What you have to do: Render every line of the data exactly as written, and leave out the pictures.

Supplied data:

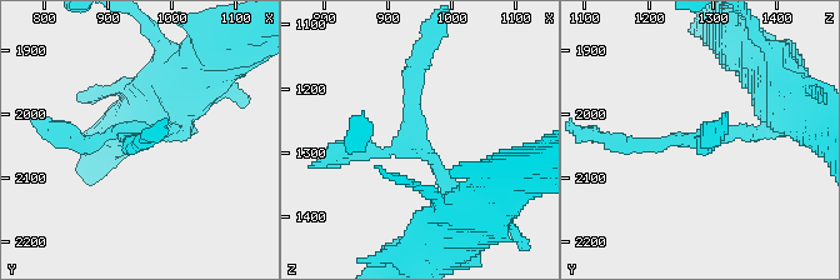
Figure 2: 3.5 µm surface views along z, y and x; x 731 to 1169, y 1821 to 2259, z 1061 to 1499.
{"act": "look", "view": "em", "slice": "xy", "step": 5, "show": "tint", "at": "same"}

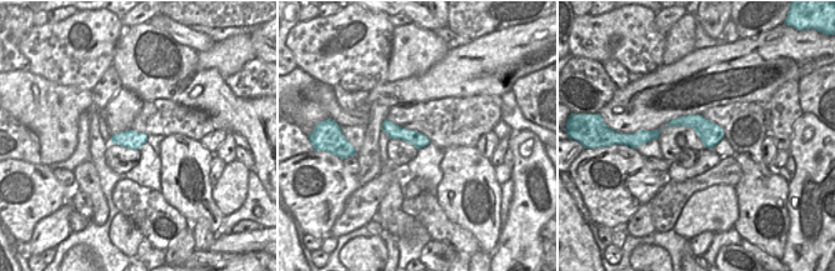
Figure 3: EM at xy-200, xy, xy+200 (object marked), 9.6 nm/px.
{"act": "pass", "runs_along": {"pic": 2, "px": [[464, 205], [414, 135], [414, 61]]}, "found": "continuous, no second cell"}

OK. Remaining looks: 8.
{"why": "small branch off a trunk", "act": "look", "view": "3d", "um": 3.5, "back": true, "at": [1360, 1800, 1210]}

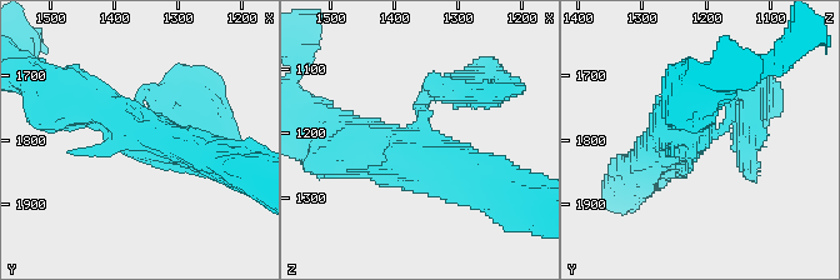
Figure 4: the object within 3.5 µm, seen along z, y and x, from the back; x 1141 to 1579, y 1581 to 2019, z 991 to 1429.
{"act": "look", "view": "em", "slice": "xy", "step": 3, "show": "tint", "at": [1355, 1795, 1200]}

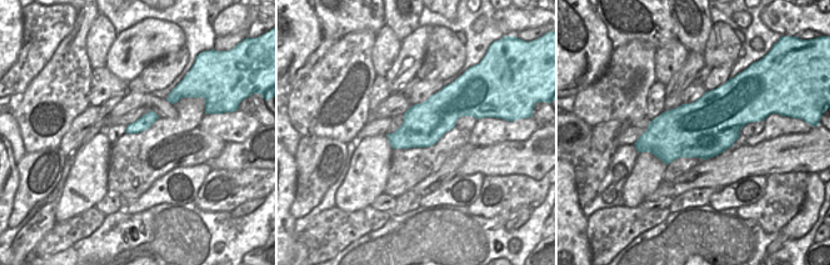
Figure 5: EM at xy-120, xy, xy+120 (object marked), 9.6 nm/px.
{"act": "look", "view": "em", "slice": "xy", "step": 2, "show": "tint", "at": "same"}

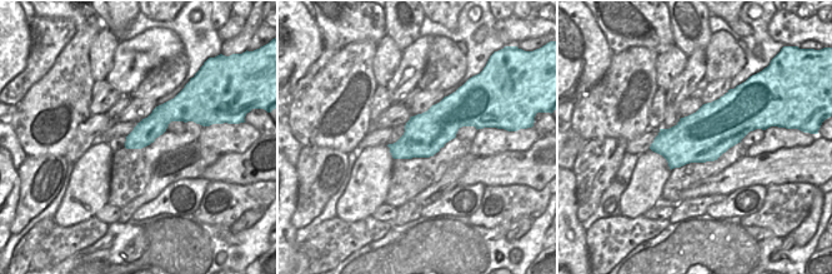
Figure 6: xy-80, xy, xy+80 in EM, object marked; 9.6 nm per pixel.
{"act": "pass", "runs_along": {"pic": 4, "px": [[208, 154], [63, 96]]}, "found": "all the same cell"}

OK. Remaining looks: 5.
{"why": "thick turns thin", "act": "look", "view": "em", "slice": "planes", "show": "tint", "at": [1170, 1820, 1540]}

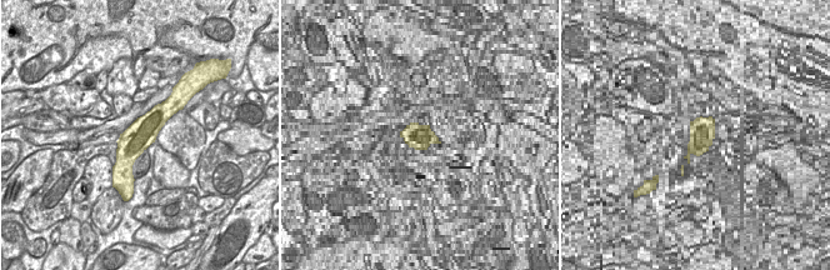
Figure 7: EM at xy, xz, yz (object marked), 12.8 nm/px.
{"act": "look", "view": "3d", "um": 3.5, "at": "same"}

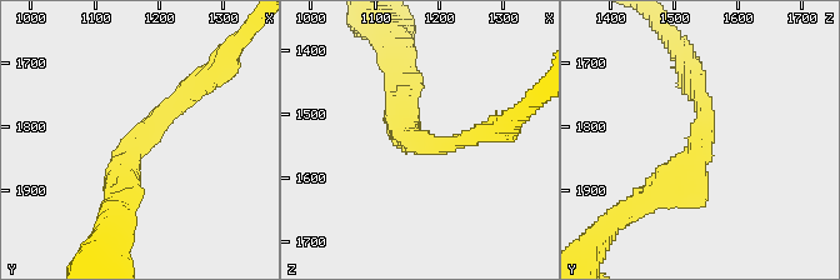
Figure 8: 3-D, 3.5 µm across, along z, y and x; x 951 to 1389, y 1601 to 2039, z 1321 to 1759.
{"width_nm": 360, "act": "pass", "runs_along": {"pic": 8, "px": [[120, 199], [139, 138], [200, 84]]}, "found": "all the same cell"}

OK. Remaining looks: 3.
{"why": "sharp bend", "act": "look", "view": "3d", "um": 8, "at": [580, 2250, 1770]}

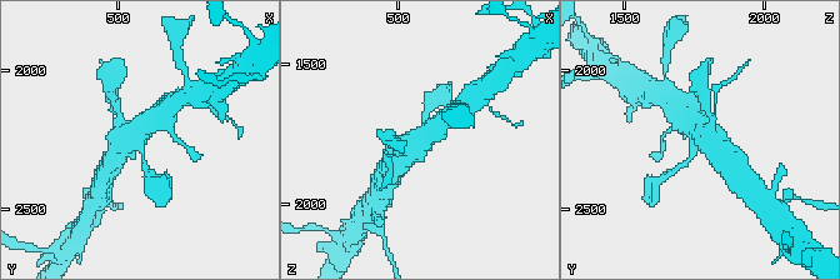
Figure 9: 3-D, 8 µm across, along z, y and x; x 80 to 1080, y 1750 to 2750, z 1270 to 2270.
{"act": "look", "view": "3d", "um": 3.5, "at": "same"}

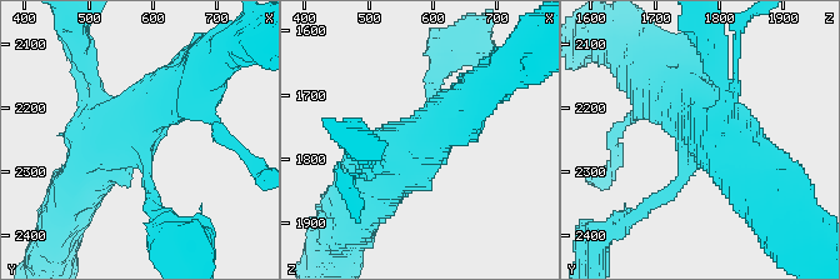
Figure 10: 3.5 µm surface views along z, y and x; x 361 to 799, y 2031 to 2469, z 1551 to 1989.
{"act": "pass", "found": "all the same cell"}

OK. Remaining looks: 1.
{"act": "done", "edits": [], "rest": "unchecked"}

Output for this exercise:
Figure 2: 3.5 µm surface views along z, y and x; x 731 to 1169, y 1821 to 2259, z 1061 to 1499.
{"act": "look", "view": "em", "slice": "xy", "step": 5, "show": "tint", "at": "same"}

Figure 3: EM at xy-200, xy, xy+200 (object marked), 9.6 nm/px.
{"act": "pass", "runs_along": {"pic": 2, "px": [[464, 205], [414, 135], [414, 61]]}, "found": "continuous, no second cell"}

OK. Remaining looks: 8.
{"why": "small branch off a trunk", "act": "look", "view": "3d", "um": 3.5, "back": true, "at": [1360, 1800, 1210]}

Figure 4: the object within 3.5 µm, seen along z, y and x, from the back; x 1141 to 1579, y 1581 to 2019, z 991 to 1429.
{"act": "look", "view": "em", "slice": "xy", "step": 3, "show": "tint", "at": [1355, 1795, 1200]}

Figure 5: EM at xy-120, xy, xy+120 (object marked), 9.6 nm/px.
{"act": "look", "view": "em", "slice": "xy", "step": 2, "show": "tint", "at": "same"}

Figure 6: xy-80, xy, xy+80 in EM, object marked; 9.6 nm per pixel.
{"act": "pass", "runs_along": {"pic": 4, "px": [[208, 154], [63, 96]]}, "found": "all the same cell"}

OK. Remaining looks: 5.
{"why": "thick turns thin", "act": "look", "view": "em", "slice": "planes", "show": "tint", "at": [1170, 1820, 1540]}

Figure 7: EM at xy, xz, yz (object marked), 12.8 nm/px.
{"act": "look", "view": "3d", "um": 3.5, "at": "same"}

Figure 8: 3-D, 3.5 µm across, along z, y and x; x 951 to 1389, y 1601 to 2039, z 1321 to 1759.
{"width_nm": 360, "act": "pass", "runs_along": {"pic": 8, "px": [[120, 199], [139, 138], [200, 84]]}, "found": "all the same cell"}

OK. Remaining looks: 3.
{"why": "sharp bend", "act": "look", "view": "3d", "um": 8, "at": [580, 2250, 1770]}

Figure 9: 3-D, 8 µm across, along z, y and x; x 80 to 1080, y 1750 to 2750, z 1270 to 2270.
{"act": "look", "view": "3d", "um": 3.5, "at": "same"}

Figure 10: 3.5 µm surface views along z, y and x; x 361 to 799, y 2031 to 2469, z 1551 to 1989.
{"act": "pass", "found": "all the same cell"}

OK. Remaining looks: 1.
{"act": "done", "edits": [], "rest": "unchecked"}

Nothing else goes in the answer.